Forte Belvedere , le nom commun de la forteresse de Santa Maria à San Giorgio del Belvedere , est l'une des deux forteresses de Florence , en plus d'un point de vue célèbre et d'un précieux travail architectural de la ville. Situé au sommet de la colline de Boboli , il est accessible depuis la côte de San Giorgio via Belvedere ou via San Leonardo.
Il a été construit entre 1590 et 1595 par la volonté du grand-duc Ferdinando I de 'Medici , fils de Cosimo I.
Le projet et la réalisation ont été confiés à l'architecte Bernardo Buontalenti , l'architecte de confiance de Cosimo Ier et de son fils, lorsqu'il s'est senti désormais en sécurité en tant que grand-duc de la ville en proie à une émeute . Contrairement à la Fortezza da Basso , dont la construction a été commencée à un moment historique où les Médicis , qui venaient de rentrer à la ville après la dernière expulsion et après le long siège de Florence en 1529 , ont d'abord voulu se défendre des assauts républicains de la ville elle-même. avaient en réalité plusieurs objectifs: protéger le siège du gouvernement, Palazzo Pitti , protéger le sud de la ville et plus généralement l’ Oltrarno , manifester avec sa majesté tout le pouvoir des Médicis et enfin garantir un refuge au Grand-Duc également Émeutes possibles: la forteresse était en fait la dernière étape du couloir Vasari qui reliait le Palazzo Vecchio au Palazzo Pitti par un sentier suspendu, via Boboli , par un entrelacement évocateur de passages, appartements, couloirs, ponts et jardins.

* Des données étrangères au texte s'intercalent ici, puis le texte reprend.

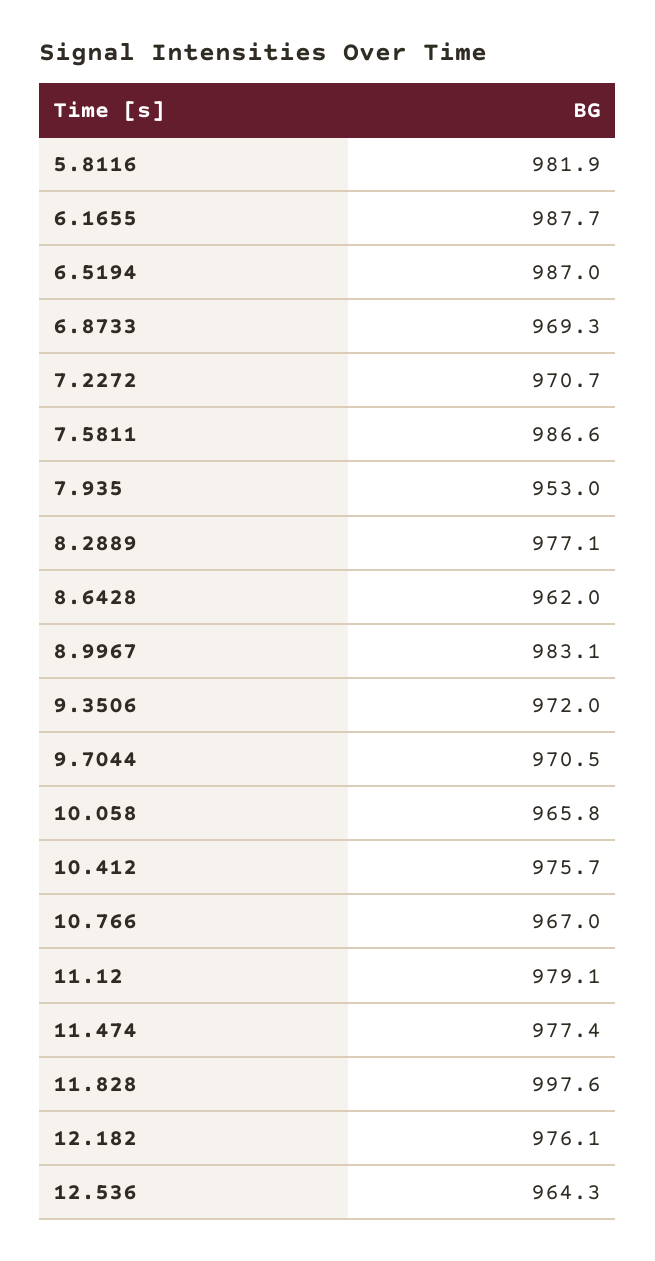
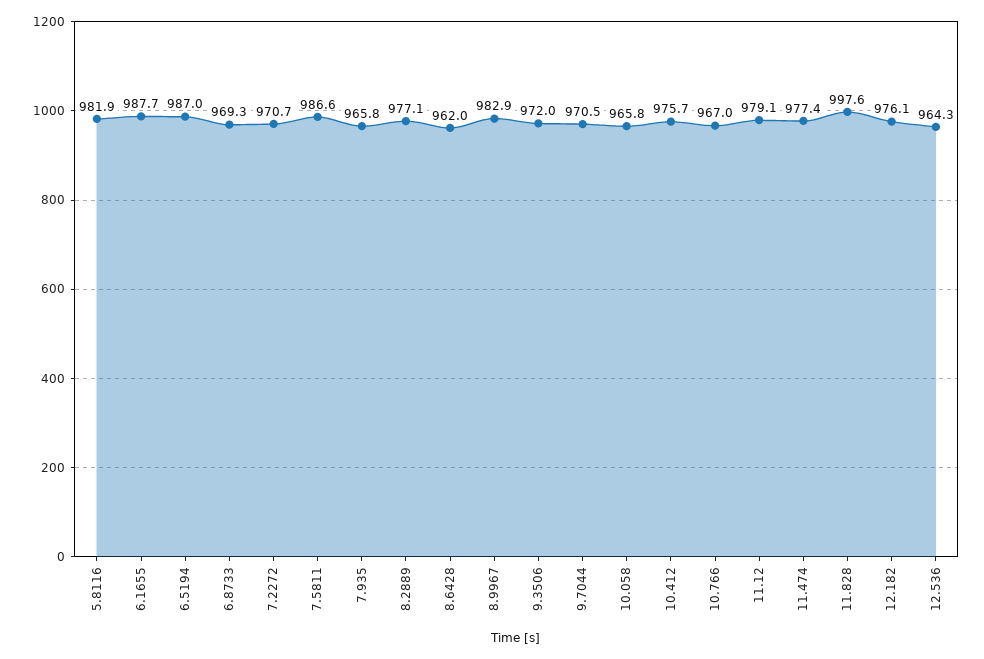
  {
    "5.8116": 981.9,
    "6.1655": 987.7,
    "6.5194": 987,
    "6.8733": 969.3,
    "7.2272": 970.7,
    "7.5811": 986.6,
-   "7.935": 953,
+   "7.935": 965.8,
    "8.2889": 977.1,
    "8.6428": 962,
-   "8.9967": 983.1,
+   "8.9967": 982.9,
    "9.3506": 972,
    "9.7044": 970.5,
    "10.058": 965.8,
    "10.412": 975.7,
    "10.766": 967,
    "11.12": 979.1,
    "11.474": 977.4,
    "11.828": 997.6,
    "12.182": 976.1,
    "12.536": 964.3
  }

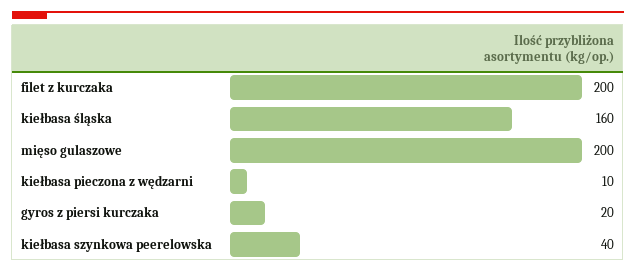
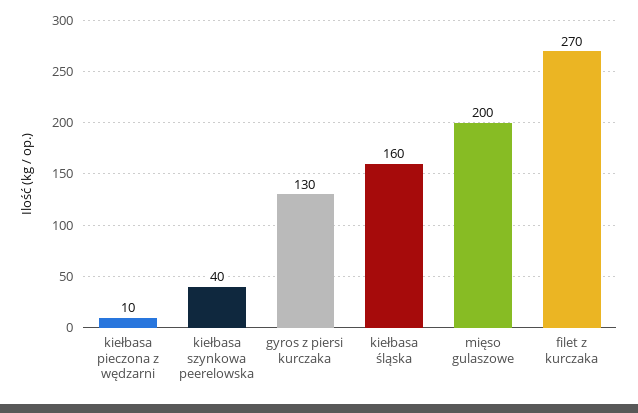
  {
-   "filet z kurczaka": 200,
+   "filet z kurczaka": 270,
    "kiełbasa śląska": 160,
    "mięso gulaszowe": 200,
    "kiełbasa pieczona z wędzarni": 10,
-   "gyros z piersi kurczaka": 20,
+   "gyros z piersi kurczaka": 130,
    "kiełbasa szynkowa peerelowska": 40
  }

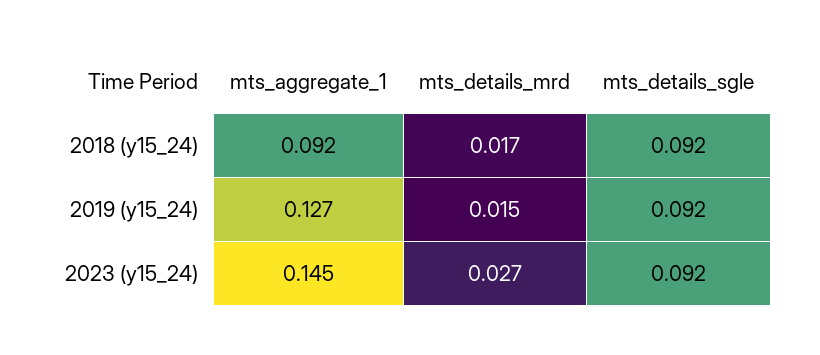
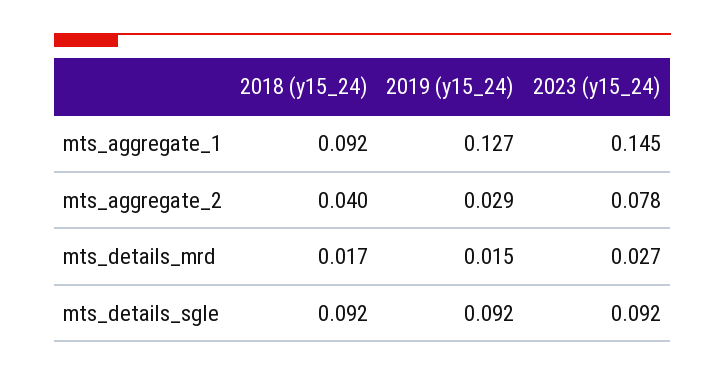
  {
    "mts_aggregate_1": {
      "2018 (y15_24)": 0.092,
      "2019 (y15_24)": 0.127,
      "2023 (y15_24)": 0.145
    },
    "mts_details_mrd": {
      "2018 (y15_24)": 0.017,
      "2019 (y15_24)": 0.015,
      "2023 (y15_24)": 0.027
    },
    "mts_details_sgle": {
      "2018 (y15_24)": 0.092,
      "2019 (y15_24)": 0.092,
      "2023 (y15_24)": 0.092
-   }
+   },
+   "mts_aggregate_2": {
+     "2018 (y15_24)": 0.04,
+     "2019 (y15_24)": 0.029,
+     "2023 (y15_24)": 0.078
+   }
  }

L'architecte a suivi les principes théoriques de la fortification moderne , en particulier à la place du front assiégé Buontalenti a conçu un futuriste (pour l'époque) devant les déchirés, en particulier du côté extérieur, inspiré des dessins d' Antonio da Sangallo le Jeune pour les fortifications de Castro . Le lieu sur lequel le fort avait été construit avait déjà été identifié comme un site de grande importance stratégique lors du siège de Florence par Michel - Ange , alors ingénieur en chef des fortifications. La version primitive du fort, réalisée en terre et en gabions, peut être vue dans la fresque exacte de Vasari dans l'étude Clément VII au Palazzo Vecchio .
La forteresse devait également servir de dépôt au trésor de la famille Médicis, car une grotte a récemment été redécouverte au fond d'un puits profond creusé dans la colline depuis le bâtiment central. La crypte était également protégée par des pièges mortels connectés au dispositif d'ouverture au cas où quelqu'un tenterait de le forcer.
Comme dans d'autres œuvres de Buontalenti, l'originalité de Forte Belvedere, une forteresse "urbaine" qui devait donc présenter des finitions prestigieuses, se manifeste dans les détails uniques de la construction de la fortification et de la villa intérieure, l'élégant bâtiment blanc du Belvédère. trois étages surplombant l’ensemble du bâtiment, parfaitement reconnaissables parmi les villas Médicis [2] , également pour sa représentation dans l’une des lunettes de Giusto Utens .
Le bâtiment central, qui servit de résidence au grand-duc pendant les périodes malsaines, comme lors de l'épidémie de peste de 1600 , ne correspondait pas aux principes militaires auxquels le reste du fort obéissait, mais plutôt avec ses murs blancs de la " villa de Médicis " un signe visible de la domination des Médicis.
Seul dispositif défensif, les étages supérieurs ne sont accessibles que par une seule entrée, un escalier très étroit encastré dans le mur.
Pendant plus d'un siècle depuis sa construction, le fort était gardé par les patrouilles des soldats qui surveillaient les gradins. C'est alors le grand-duc Pietro Leopoldo qui, à la fin du XVIIIe siècle, après avoir pratiquement limogé l'armée toscane, ouvrit à ses sujets le balcon incomparable sur Florence: le fort n'a jamais subi de siège , ni son artillerie n'a tiré action de guerre. Les canonnades du Forte annoncées seulement à midi, à tel point que pour les Florentins, ce bruit était appelé de bonne grâce "le canon des pâtes". Au cours de la seconde période de l'après-guerre du siècle dernier, le Fort était encore utilisé comme caserne militaire. Au milieu des années 50, la Surintendance des monuments et l'Office de tourisme autonome de Florence entreprirent un important projet de restauration. a autorisé la réouverture au public en 1958. Malheureusement, la convention susmentionnée a expiré en 1977, le fort est tombé dans un état d'abandon déplorable jusqu'à ce que, grâce à un nouvel accord avec Intendenza di Finanza, la municipalité de Florence ait entamé un impressionnant travail de restauration et la réhabilitation.